The tradition ended in the 19th century, which seems to me most unfortunate, as we are now in  most desperate need of it. 

Thus, we move swiftly now to re-establish the tradition.  In urgent need, we set to work.  To renew and reinvigorate the tavolette, using images which will extend beyond the Christian fold.  The public is hereby heartily beseeched to submit new images for the construction of new tavolette, new mental sparks for last minute transformation.    

Traditional religious images are inescapably divisive.  What is heartwarming to one person – rainbows, baby animals and broad smiles – is purgative and emetic to another.

One suggestion is that we greet each other with images of all else that is condemned, with images of the ibis and the manatee, the Yamada River, the Arctic glacier, the ladyslipper.  Because there is no longer any meaningful differentiation between the spectators and the condemned.  The sentence has been pronounced on us all.  Upon our species.  Upon many other species as well. 

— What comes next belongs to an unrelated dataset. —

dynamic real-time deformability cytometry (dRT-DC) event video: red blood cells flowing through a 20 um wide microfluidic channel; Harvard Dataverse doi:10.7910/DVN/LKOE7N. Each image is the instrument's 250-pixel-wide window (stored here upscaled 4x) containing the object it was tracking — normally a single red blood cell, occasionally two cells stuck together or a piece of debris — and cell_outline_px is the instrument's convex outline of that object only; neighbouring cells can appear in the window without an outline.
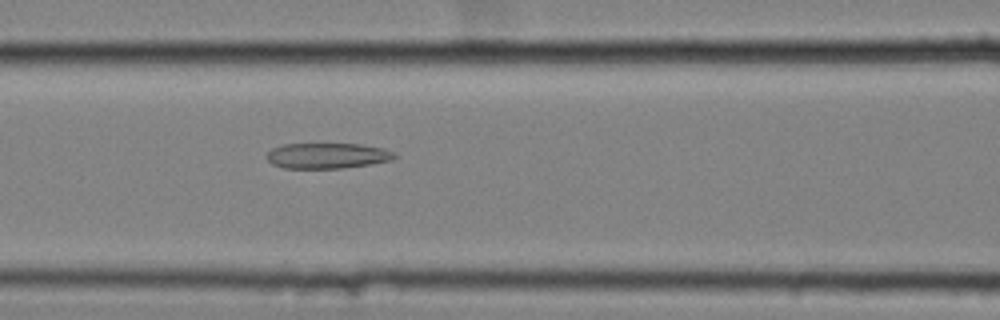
{"species": "common noctule bat (a hibernating species)", "species_latin": "Nyctalus noctula", "temperature_condition": "cold", "stored_images_in_passage": 43, "camera_frame_rate_fps": 3000, "um_per_image_px": 0.085, "animal": {"sex": "female", "body_mass_g": 25.1}, "frame": {"image": 1, "passage_image": 13, "time_ms": 4.0, "image_size_px": [1000, 320], "cell_outline_px": [[400, 156], [392, 160], [368, 164], [340, 168], [284, 168], [272, 164], [264, 156], [272, 148], [284, 144], [360, 144], [384, 148], [396, 152]], "centroid_in_image_um": [27.84, 13.23], "position_along_channel_um": 138.8, "area_um2": 19.13}}
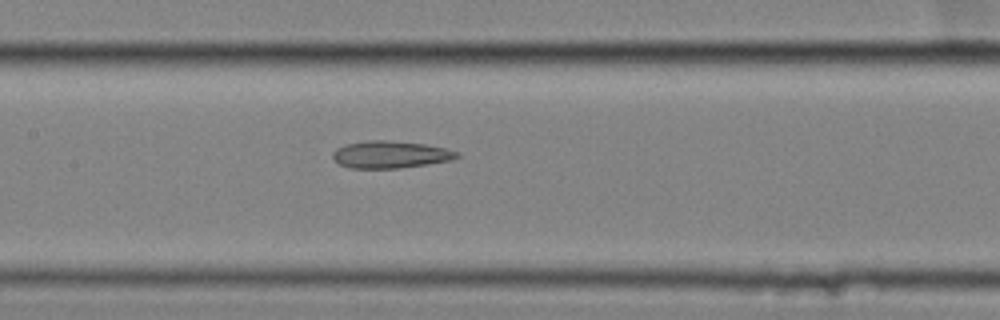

Thus do we greet each other, with our new tavolette, emblazoned with images of the Xerces Blue Butterfly, the Black Rhino, the Georgia Aster, as well as the Great Barrier Reef and the atomic structure of Antimony or Tungsten, all of which we are losing or have lost already, on all of which we depend.  Reminded thus that our peril is shared with every living thing.  Reminded that, at this time in history, it is in the very nature of life and beauty to be in peril.